- **What needs to be done**
Reproduce the lines of the records below, from the line containing "Saulės jėgainių parką savivaldybė" through the line containing "REUTERS / Isabel Infantes", both lines included. Leave the pictures out of your answer.

* * * * *

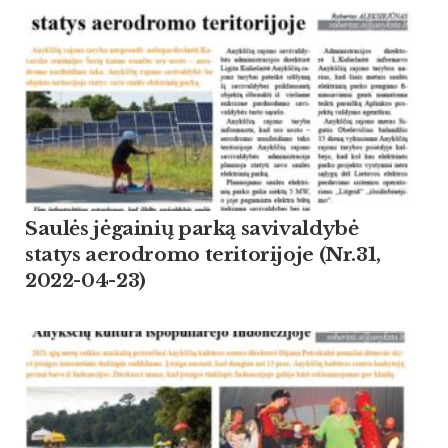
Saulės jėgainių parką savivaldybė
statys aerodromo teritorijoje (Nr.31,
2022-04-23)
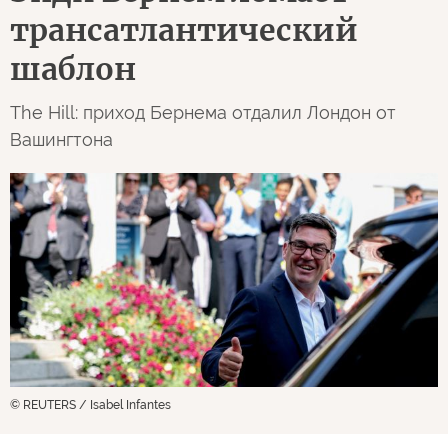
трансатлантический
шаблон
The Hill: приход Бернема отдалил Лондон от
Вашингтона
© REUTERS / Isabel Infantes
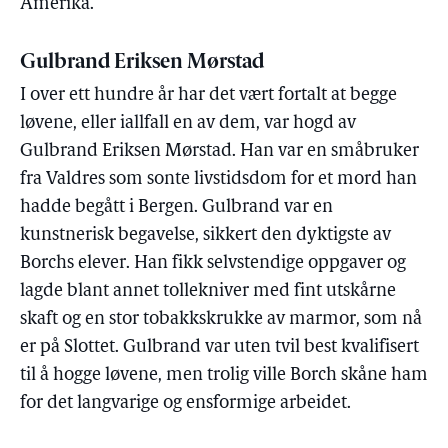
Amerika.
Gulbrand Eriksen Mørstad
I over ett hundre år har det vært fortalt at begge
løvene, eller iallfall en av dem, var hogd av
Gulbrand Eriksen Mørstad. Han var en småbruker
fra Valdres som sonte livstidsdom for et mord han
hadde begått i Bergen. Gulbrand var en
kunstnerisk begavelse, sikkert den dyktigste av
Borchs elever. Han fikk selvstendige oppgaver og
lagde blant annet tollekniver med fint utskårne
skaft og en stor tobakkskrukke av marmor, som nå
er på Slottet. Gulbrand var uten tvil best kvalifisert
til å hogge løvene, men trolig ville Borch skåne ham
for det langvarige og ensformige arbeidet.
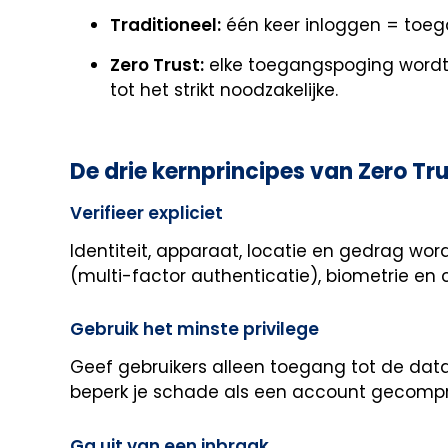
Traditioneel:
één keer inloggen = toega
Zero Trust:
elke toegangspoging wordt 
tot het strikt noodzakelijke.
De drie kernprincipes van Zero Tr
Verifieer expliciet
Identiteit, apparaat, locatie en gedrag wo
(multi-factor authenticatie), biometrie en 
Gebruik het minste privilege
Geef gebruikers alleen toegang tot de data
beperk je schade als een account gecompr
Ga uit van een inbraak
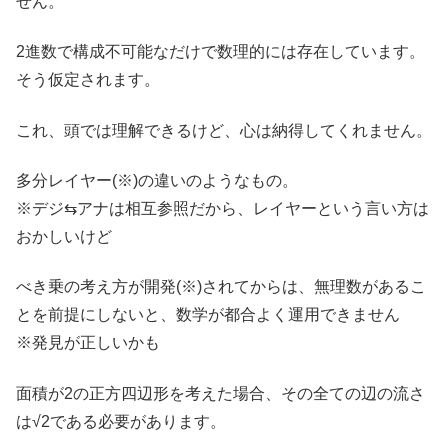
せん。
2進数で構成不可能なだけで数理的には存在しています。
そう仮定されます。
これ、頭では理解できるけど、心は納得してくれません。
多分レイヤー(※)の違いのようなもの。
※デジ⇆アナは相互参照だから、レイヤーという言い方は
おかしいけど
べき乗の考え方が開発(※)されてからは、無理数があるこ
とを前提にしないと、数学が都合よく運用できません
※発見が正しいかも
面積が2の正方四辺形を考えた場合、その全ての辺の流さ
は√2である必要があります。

* * * * *

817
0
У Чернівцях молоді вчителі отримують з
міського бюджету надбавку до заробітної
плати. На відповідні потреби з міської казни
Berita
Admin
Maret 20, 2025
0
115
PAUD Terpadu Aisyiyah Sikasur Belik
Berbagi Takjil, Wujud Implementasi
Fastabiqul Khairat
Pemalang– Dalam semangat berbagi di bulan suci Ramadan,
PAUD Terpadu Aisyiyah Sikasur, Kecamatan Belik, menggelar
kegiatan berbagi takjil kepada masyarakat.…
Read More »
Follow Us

* * * * *

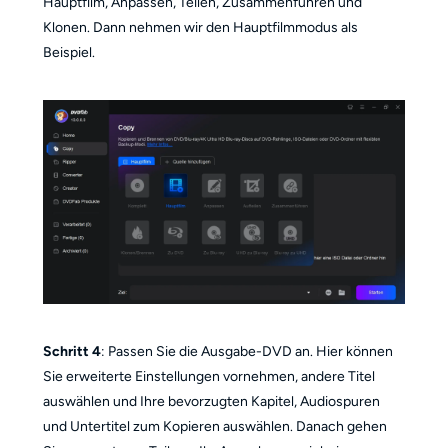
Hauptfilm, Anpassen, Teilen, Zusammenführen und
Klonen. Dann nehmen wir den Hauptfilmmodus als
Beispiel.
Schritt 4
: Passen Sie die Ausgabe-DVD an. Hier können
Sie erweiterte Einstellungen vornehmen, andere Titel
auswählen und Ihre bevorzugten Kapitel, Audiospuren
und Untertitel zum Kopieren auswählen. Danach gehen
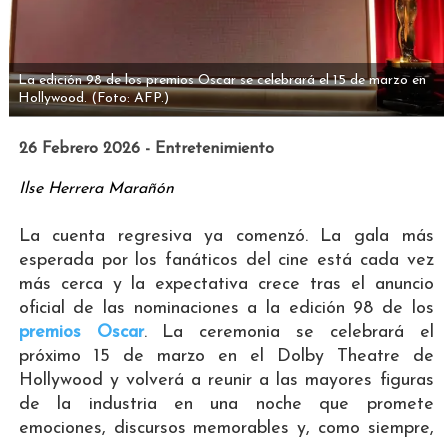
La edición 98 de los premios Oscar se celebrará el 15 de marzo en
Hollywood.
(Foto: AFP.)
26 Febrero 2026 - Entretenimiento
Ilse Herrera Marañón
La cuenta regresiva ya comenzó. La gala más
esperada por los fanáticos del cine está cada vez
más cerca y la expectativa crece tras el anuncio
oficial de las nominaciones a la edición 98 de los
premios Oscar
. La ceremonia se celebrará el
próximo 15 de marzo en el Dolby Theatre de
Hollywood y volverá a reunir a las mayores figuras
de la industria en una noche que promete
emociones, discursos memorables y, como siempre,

* * * * *

- **Problem solution**
Saulės jėgainių parką savivaldybė
statys aerodromo teritorijoje (Nr.31,
2022-04-23)
трансатлантический
шаблон
The Hill: приход Бернема отдалил Лондон от
Вашингтона
© REUTERS / Isabel Infantes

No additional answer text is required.